• _Exercise instructions_
Copy each line below exactly.

• _Data for review_
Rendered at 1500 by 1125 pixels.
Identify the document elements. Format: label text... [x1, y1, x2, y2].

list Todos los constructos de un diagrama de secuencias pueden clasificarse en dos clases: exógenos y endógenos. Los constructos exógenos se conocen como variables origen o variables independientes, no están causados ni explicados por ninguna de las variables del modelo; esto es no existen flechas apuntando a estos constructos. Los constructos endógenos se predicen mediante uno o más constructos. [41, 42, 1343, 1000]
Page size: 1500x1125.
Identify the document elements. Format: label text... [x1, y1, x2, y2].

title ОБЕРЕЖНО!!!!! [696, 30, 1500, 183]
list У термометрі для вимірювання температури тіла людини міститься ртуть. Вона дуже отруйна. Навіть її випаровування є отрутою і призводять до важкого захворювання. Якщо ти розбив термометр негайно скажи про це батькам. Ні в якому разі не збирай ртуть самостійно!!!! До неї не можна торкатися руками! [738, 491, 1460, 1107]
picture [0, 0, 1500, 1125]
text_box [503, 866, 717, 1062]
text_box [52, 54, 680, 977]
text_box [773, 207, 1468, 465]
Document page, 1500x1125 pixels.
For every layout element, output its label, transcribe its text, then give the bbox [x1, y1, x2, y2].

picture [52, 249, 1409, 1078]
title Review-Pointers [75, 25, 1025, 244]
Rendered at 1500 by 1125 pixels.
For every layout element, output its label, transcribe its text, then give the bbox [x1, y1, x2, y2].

• _Solution for this problem_
Rendered at 1500 by 1125 pixels.
Identify the document elements. Format: label text... [x1, y1, x2, y2].

list Todos los constructos de un diagrama de secuencias pueden clasificarse en dos clases: exógenos y endógenos. Los constructos exógenos se conocen como variables origen o variables independientes, no están causados ni explicados por ninguna de las variables del modelo; esto es no existen flechas apuntando a estos constructos. Los constructos endógenos se predicen mediante uno o más constructos. [41, 42, 1343, 1000]
Page size: 1500x1125.
Identify the document elements. Format: label text... [x1, y1, x2, y2].

title ОБЕРЕЖНО!!!!! [696, 30, 1500, 183]
list У термометрі для вимірювання температури тіла людини міститься ртуть. Вона дуже отруйна. Навіть її випаровування є отрутою і призводять до важкого захворювання. Якщо ти розбив термометр негайно скажи про це батькам. Ні в якому разі не збирай ртуть самостійно!!!! До неї не можна торкатися руками! [738, 491, 1460, 1107]
picture [0, 0, 1500, 1125]
text_box [503, 866, 717, 1062]
text_box [52, 54, 680, 977]
text_box [773, 207, 1468, 465]
Document page, 1500x1125 pixels.
For every layout element, output its label, transcribe its text, then give the bbox [x1, y1, x2, y2].

picture [52, 249, 1409, 1078]
title Review-Pointers [75, 25, 1025, 244]
Rendered at 1500 by 1125 pixels.
For every layout element, output its label, transcribe its text, then give the bbox [x1, y1, x2, y2].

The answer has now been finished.